For the SDXL model, simple set:
```diff
+ --do_edm_style_training \
```
Other SDXL-like models that use the EDM formulation, such as [playgroundai/playground-v2.5-1024px-aesthetic](https://huggingface.co/playgroundai/playground-v2.5-1024px-aesthetic), can also be DreamBooth'd with the script. Below is an example command:
```bash
accelerate launch train_dreambooth_lora_sdxl.py \
--pretrained_model_name_or_path="playgroundai/playground-v2.5-1024px-aesthetic" \
--instance_data_dir="dog" \
--output_dir="dog-playground-lora" \
--mixed_precision="fp16" \
--instance_prompt="a photo of sks dog" \
--resolution=1024 \
--train_batch_size=1 \
--gradient_accumulation_steps=4 \
--learning_rate=1e-4 \
--use_8bit_adam \
--report_to="wandb" \
--lr_scheduler="constant" \
--lr_warmup_steps=0 \
--max_train_steps=500 \
--validation_prompt="A photo of sks dog in a bucket" \
--validation_epochs=25 \
--seed="0" \
--push_to_hub
```
> [!CAUTION]
> Min-SNR gamma is not supported with the EDM-style training yet. When training with the PlaygroundAI model, it's recommended to not pass any "variant".
### DoRA training
The script now supports DoRA training too!
> Proposed in [DoRA: Weight-Decomposed Low-Rank Adaptation](https://arxiv.org/abs/2402.09353),
**DoRA** is very similar to LoRA, except it decomposes the pre-trained weight into two components, **magnitude** and **direction** and employs LoRA for _directional_ updates to efficiently minimize the number of trainable parameters.
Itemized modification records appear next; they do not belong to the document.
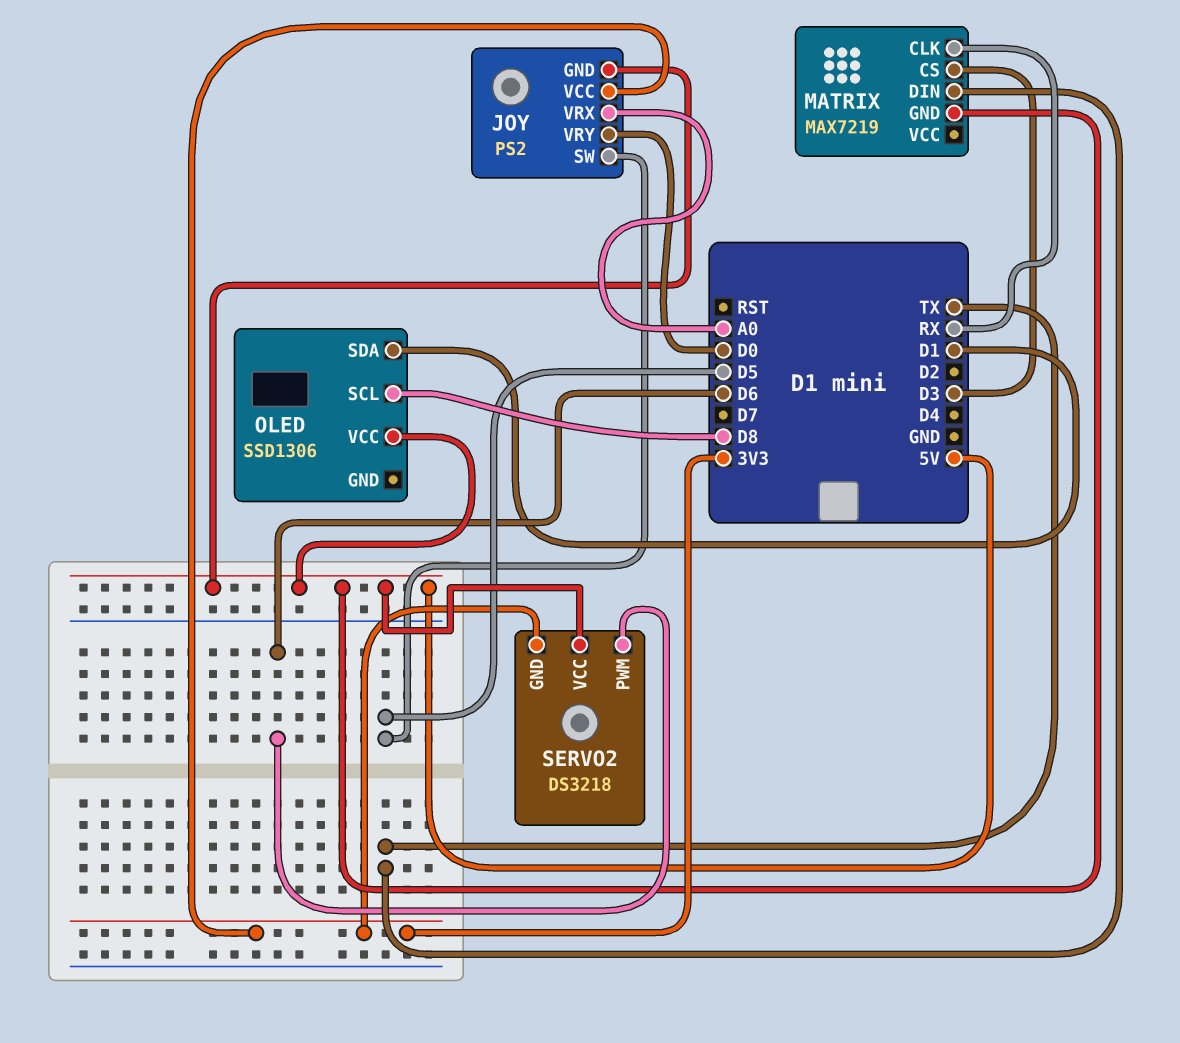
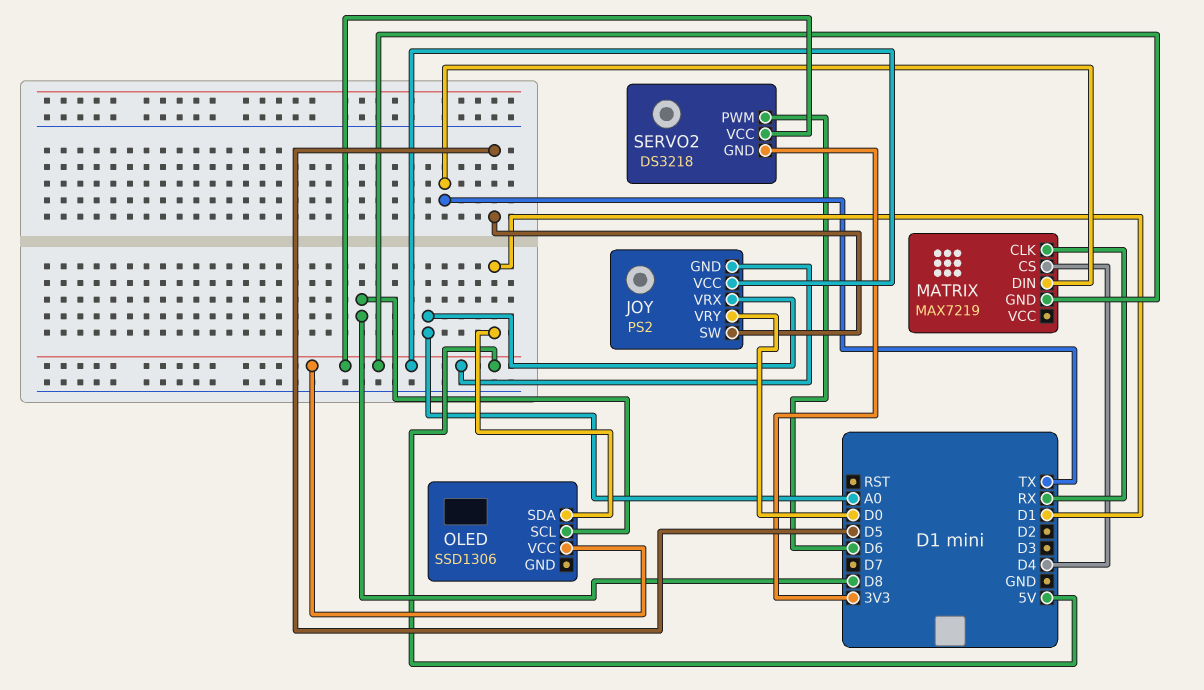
JOY pin VCC: 3V3 -> 5V
MATRIX pin CS: D3 -> D4

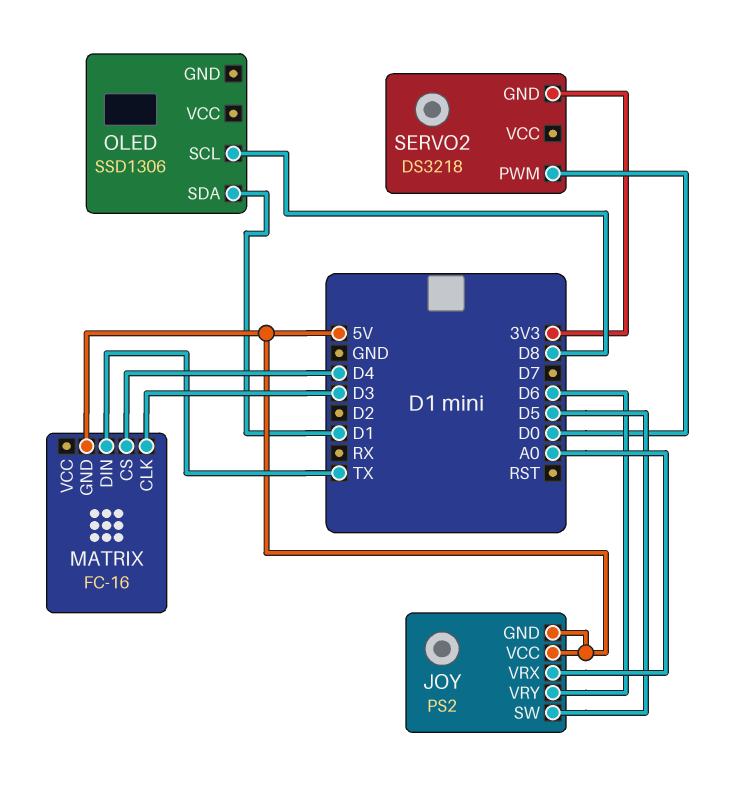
JOY pin VRY: D0 -> D6
MATRIX: MAX7219 -> FC-16
MATRIX pin CLK: RX -> D3
OLED pin VCC: 5V -> none
SERVO2 pin PWM: D6 -> D0
SERVO2 pin VCC: 5V -> none

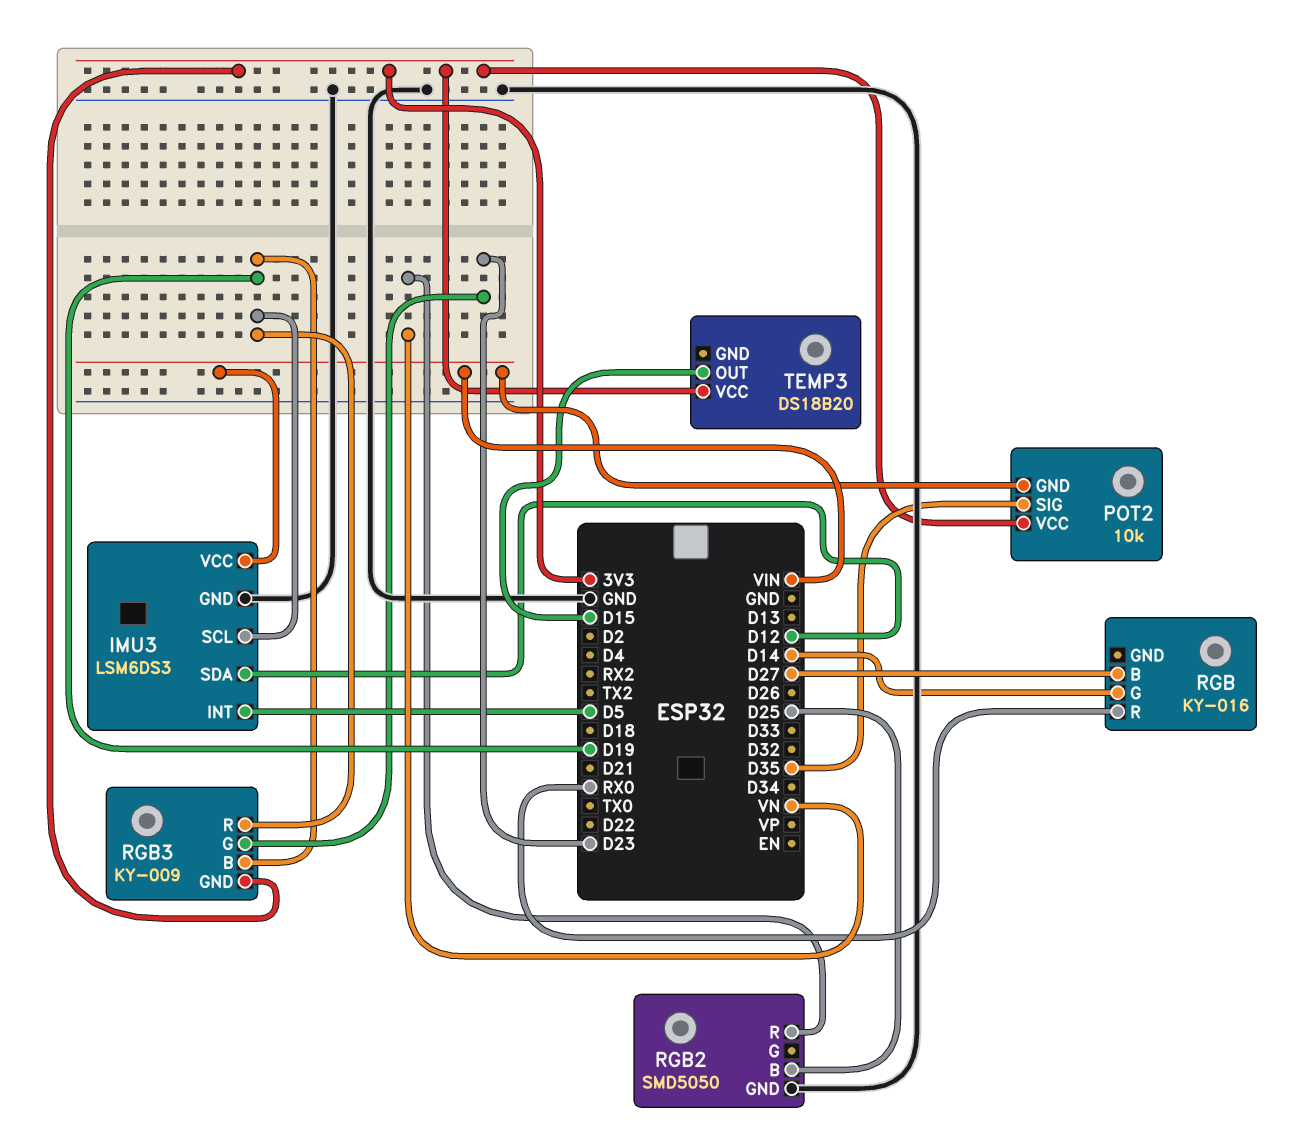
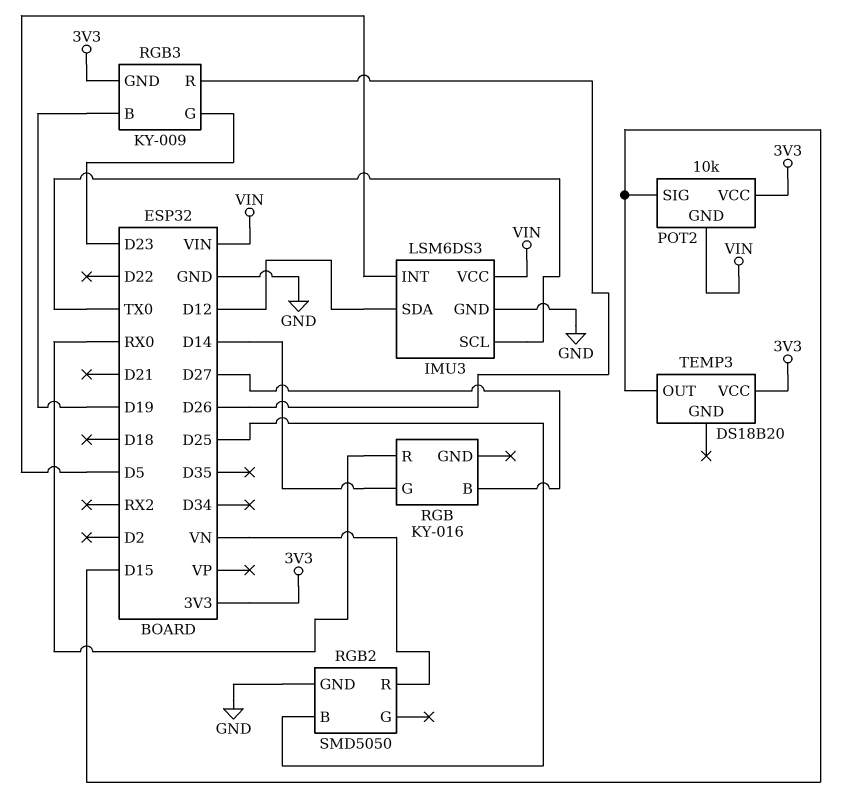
IMU3 pin SCL: D19 -> TX0
POT2 pin SIG: D35 -> D15
RGB3 pin R: D19 -> D26

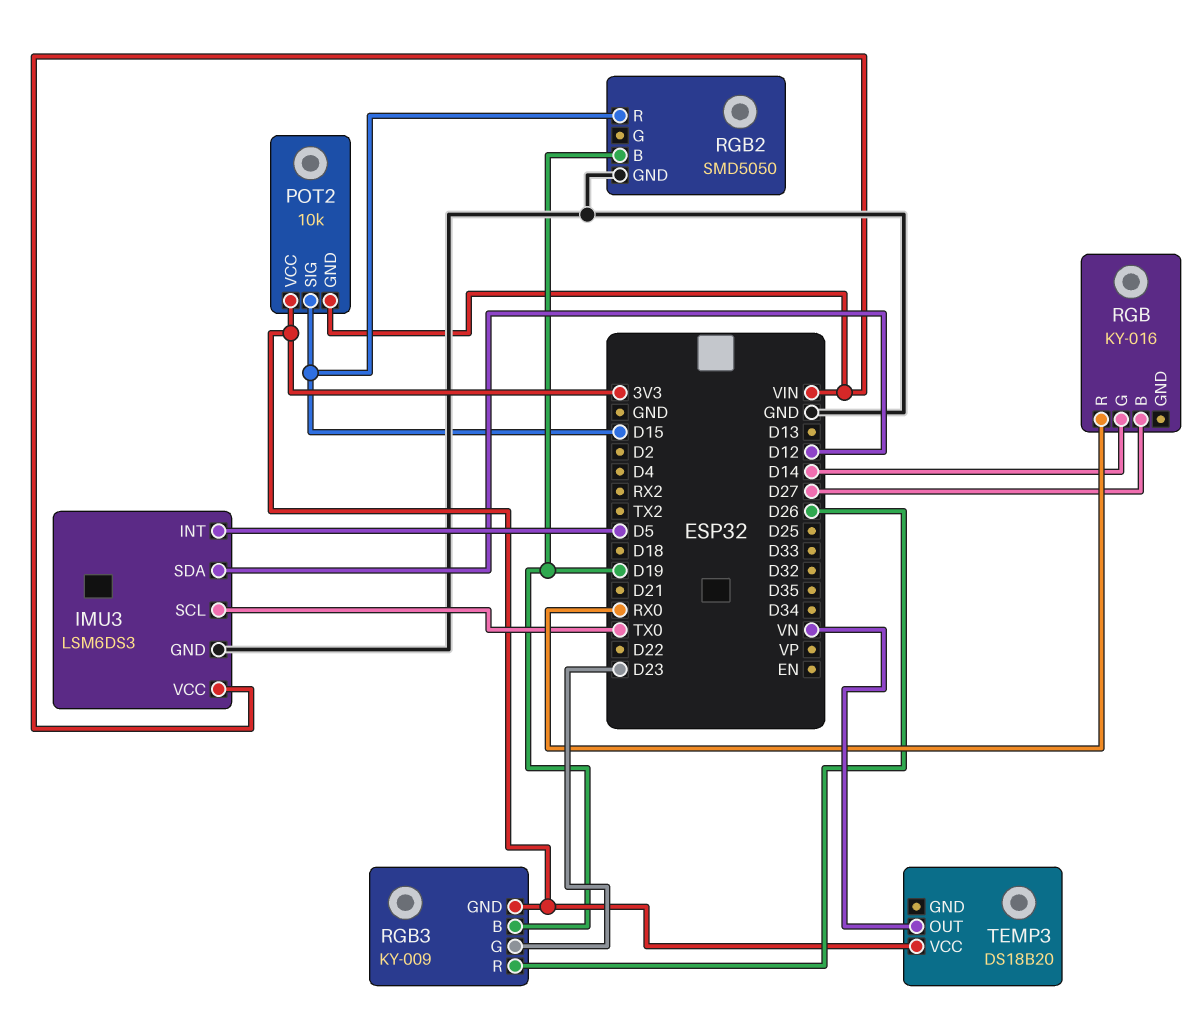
RGB2 pin B: D25 -> D19
RGB2 pin R: VN -> D15
TEMP3 pin OUT: D15 -> VN

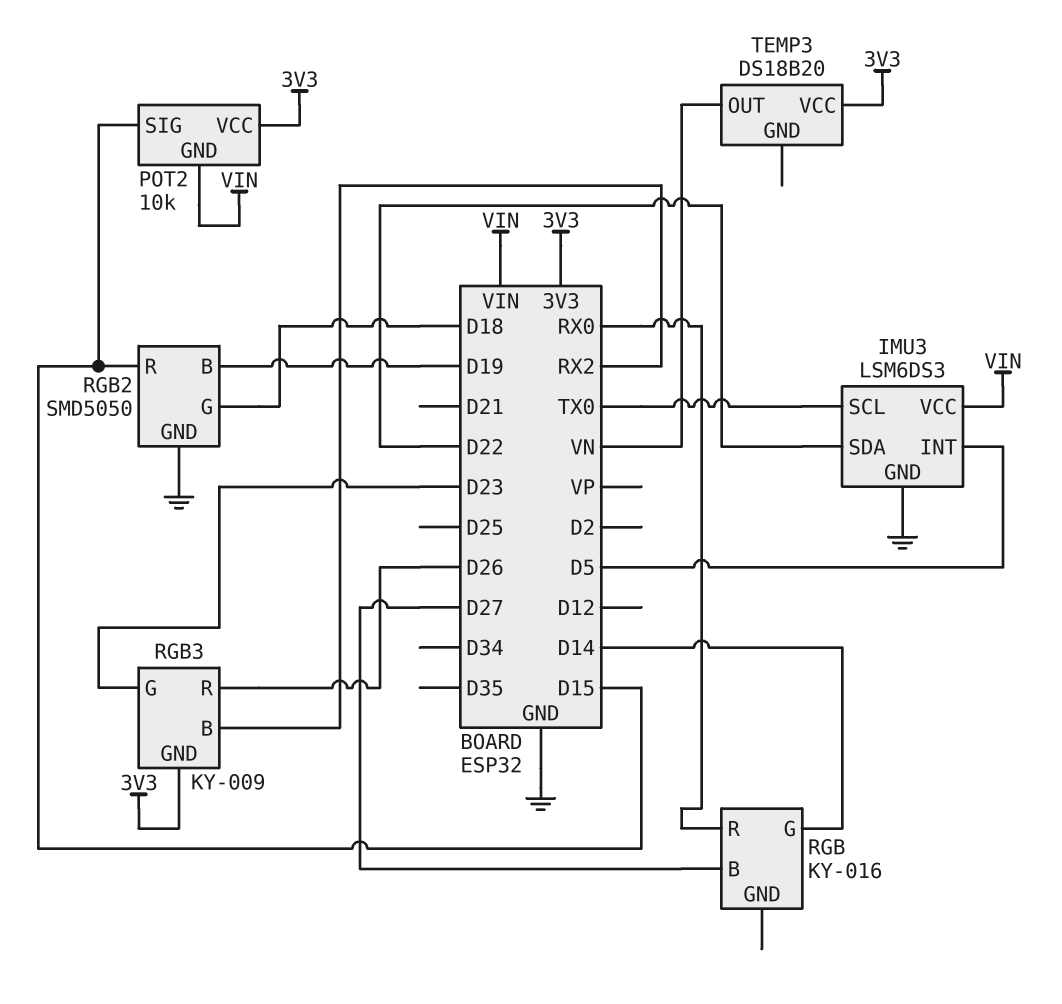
IMU3 pin SDA: D12 -> D22
RGB2 pin G: none -> D18
RGB3 pin B: D19 -> RX2

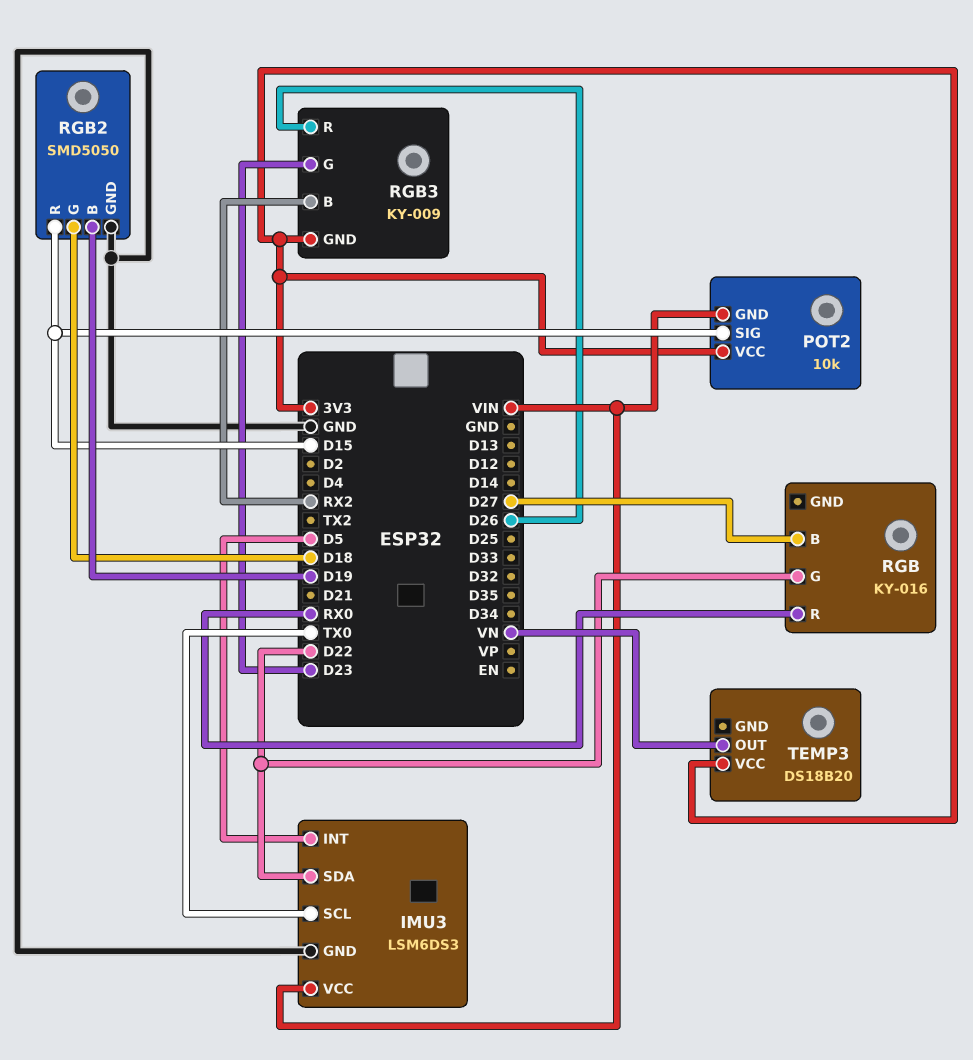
RGB pin G: D14 -> D22

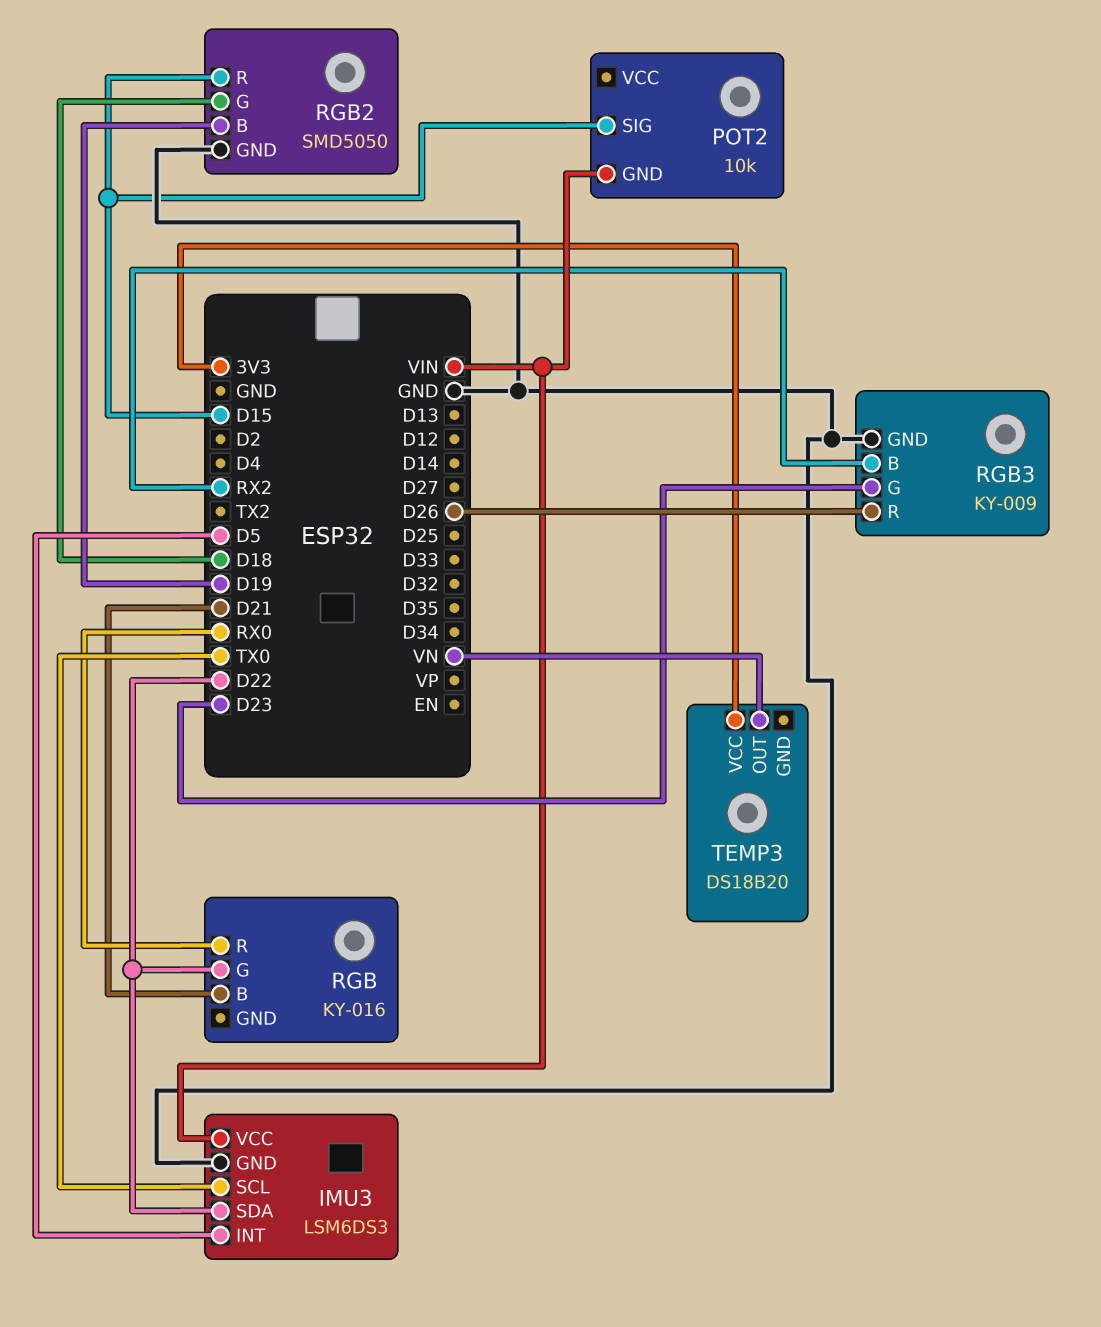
POT2 pin VCC: 3V3 -> none
RGB pin B: D27 -> D21
RGB3 pin GND: 3V3 -> GND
The authors found that by using DoRA, both the learning capacity and training stability of LoRA are enhanced without any additional overhead during inference.
> [!NOTE]
> 💡DoRA training is still _experimental_
> and is likely to require different hyperparameter values to perform best compared to a LoRA.
> Specifically, we've noticed 2 differences to take into account your training:
> 1. **LoRA seem to converge faster than DoRA** (so a set of parameters that may lead to overfitting when training a LoRA may be working well for a DoRA)
> 2. **DoRA quality superior to LoRA especially in lower ranks** the difference in quality of DoRA of rank 8 and LoRA of rank 8 appears to be more significant than when training ranks of 32 or 64 for example.
> This is also aligned with some of the quantitative analysis shown in the paper.
**Usage**
1. To use DoRA you need to upgrade the installation of `peft`:
```bash
pip install-U peft
```
2. Enable DoRA training by adding this flag
```bash
--use_dora
```
**Inference**
The inference is the same as if you train a regular LoRA 🤗
## Format compatibility
You can pass `--output_kohya_format` to additionally generate a state dictionary which should be compatible with other platforms and tools such as Automatic 1111, Comfy, Kohya, etc. The `output_dir` will contain a file named "pytorch_lora_weights_kohya.safetensors".